PROVIDED ENTRIES
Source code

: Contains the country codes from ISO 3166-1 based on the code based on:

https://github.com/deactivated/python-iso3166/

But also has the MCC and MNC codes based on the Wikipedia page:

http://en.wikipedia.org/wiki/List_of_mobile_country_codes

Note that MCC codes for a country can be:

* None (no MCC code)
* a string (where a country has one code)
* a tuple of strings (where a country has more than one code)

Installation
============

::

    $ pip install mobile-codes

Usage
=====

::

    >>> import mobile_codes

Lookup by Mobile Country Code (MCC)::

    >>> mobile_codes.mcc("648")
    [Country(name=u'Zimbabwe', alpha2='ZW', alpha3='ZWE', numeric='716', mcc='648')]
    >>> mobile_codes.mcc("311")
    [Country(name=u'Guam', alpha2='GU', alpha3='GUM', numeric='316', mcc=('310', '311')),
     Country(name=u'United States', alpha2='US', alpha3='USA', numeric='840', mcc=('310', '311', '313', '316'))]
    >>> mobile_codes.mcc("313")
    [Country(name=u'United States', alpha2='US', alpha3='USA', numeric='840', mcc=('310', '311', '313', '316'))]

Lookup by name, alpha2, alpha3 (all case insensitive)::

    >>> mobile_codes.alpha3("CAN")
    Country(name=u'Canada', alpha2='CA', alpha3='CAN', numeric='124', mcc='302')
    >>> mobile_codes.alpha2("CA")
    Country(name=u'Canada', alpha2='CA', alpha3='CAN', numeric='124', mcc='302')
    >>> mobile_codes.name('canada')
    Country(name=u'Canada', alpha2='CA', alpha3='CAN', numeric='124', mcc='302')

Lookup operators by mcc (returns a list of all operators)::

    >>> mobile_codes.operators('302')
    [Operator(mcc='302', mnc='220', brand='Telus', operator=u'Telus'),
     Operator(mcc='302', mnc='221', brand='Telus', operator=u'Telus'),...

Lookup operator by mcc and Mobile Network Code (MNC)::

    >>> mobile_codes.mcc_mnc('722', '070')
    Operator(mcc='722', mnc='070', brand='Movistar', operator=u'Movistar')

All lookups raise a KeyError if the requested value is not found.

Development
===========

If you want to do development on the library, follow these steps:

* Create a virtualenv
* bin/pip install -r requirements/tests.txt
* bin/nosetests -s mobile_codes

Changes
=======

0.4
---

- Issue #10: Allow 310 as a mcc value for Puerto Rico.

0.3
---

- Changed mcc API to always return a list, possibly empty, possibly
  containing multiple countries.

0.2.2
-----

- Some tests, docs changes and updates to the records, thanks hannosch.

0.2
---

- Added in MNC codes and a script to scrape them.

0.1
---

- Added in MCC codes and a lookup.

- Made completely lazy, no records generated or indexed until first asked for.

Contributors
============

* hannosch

EXERCISE OBJECTIVE
From the entries above, say how many lines contain "brand". Only the number is wanted.

OUTPUT OF THE EXERCISE
3